### Text segment
= Beginning of Section =

‘More talk than action’ is a comment often made during discussions about hedge funds for European pension funds. In this article, I would like to present the perspective of a pension fund trustee on this topic. The conclusion will be, in short, that the debate about the use of hedge funds in pension funds needs to make funds move on a degree. The question is no longer whether or not you ‘believe’ in a ‘mysterious asset class’ but what hedge funds strategies can do for the long-term risk/return profile of your assets. Also: How can a well-defined alpha strategy contribute to your liability-matching strategy?
People are often surprised when I tell them about our practical experience with hedge funds as trustees of pension schemes. And indeed, some (but not all) of the experiences have been quite positive in recent turbulent times. However, it is early days, and much better communication is needed between the hedge funds industry and pension fund boards.
Where do we stand with hedge funds in pensions? It is being reported that there are over $500bn (E500bn) invested in hedge funds globally, spread over 5,000 different hedge funds and a broad range of strategies. It is also said that the share of institutions is roughly 30% and rising. These are, of course, not all pension funds. More specifically, recent surveys show only a 1% to 2% average allocation to hedge funds in European pension plans, and it seems to be quite concentrated on a small number of plans.
What is the way forward? Are hedge funds a good investment for pension funds? The arguments pro and con institutional hedge funds investing are often repetitive. This is not the place to discuss the points in favour of hedge funds in detail. Some arguments have financial logic, for example the greater investment universe available to hedge funds manager and also the greater flexibility, eg, through the possibility of shorting and the use of derivatives.
However, I get more concerned when people talk about all the superior investment talents suddenly mushrooming in this industry. And I become rather nervous when I see some pension experts recommend hedge funds simply by projecting (favourable) five year statistics into the future. Indeed, some mandate specifications with institutions seem to feed unreasonable expectations (such as double-digit return figures with single-digit volatility) and thereby ask for trouble sooner or later.
The argument that always beats the layman is that alternative asset classes are ‘non-correlated’ with traditional asset classes and, therefore, offer strong diversification benefits. This cannot be denied but low correlation is neither a necessary nor sufficient condition for inclusion in the list of pension assets. The real question here is, of course: Are these diversification benefits better than those of other asset classes, including cash or bonds? To sum it up: it is time to sift the arguments pro hedge funds.
It is not the job of pension plan boards to rush into little known territory. On the other hand, one can argue that their fiduciary investment duty includes the assessment of new asset classes. This is the route the Myners review has taken in the UK. When you ask people why they are not invested in hedge funds (yet), the answers often refer to: ‘lack of time’, ‘bigger issues at the moment’, ‘the investment consultant has not brought it up yet’, ‘we are too small’, ‘see what other funds do first’, and so on. This won’t be good enough in future.

= End of Section =

### Exercise A
In the text on hedge funds in pension funds, condense the paragraph beginning "Where do we stand with hedge funds in pensions?" into a short list that keeps its main facts.

### Extracted information
= Beginning of Section =

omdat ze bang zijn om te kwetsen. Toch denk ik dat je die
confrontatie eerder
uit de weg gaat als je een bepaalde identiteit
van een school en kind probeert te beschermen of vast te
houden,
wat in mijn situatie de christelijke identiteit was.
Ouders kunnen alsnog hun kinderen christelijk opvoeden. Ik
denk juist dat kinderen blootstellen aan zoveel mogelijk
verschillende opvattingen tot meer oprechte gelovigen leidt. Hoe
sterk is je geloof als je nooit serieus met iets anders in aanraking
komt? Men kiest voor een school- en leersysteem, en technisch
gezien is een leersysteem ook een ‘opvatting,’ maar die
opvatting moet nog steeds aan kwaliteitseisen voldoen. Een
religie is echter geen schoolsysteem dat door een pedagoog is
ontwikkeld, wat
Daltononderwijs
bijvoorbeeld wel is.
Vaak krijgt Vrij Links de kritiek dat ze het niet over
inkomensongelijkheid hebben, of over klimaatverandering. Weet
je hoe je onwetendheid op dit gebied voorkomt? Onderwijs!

= End of Section =

### Exercise B
Select every line of the records that contains the word "leersysteem".

### Expected answer A
- Over $500bn (E500bn) is reportedly invested in hedge funds globally, across 5,000 funds and a broad range of strategies.
- Institutions reportedly hold roughly 30%, a share said to be rising, though not all of them are pension funds.
- Recent surveys show European pension plans allocate only 1% to 2% on average, apparently concentrated in a small number of plans.

### Expected answer B
komt? Men kiest voor een school- en leersysteem, en technisch
gezien is een leersysteem ook een ‘opvatting,’ maar die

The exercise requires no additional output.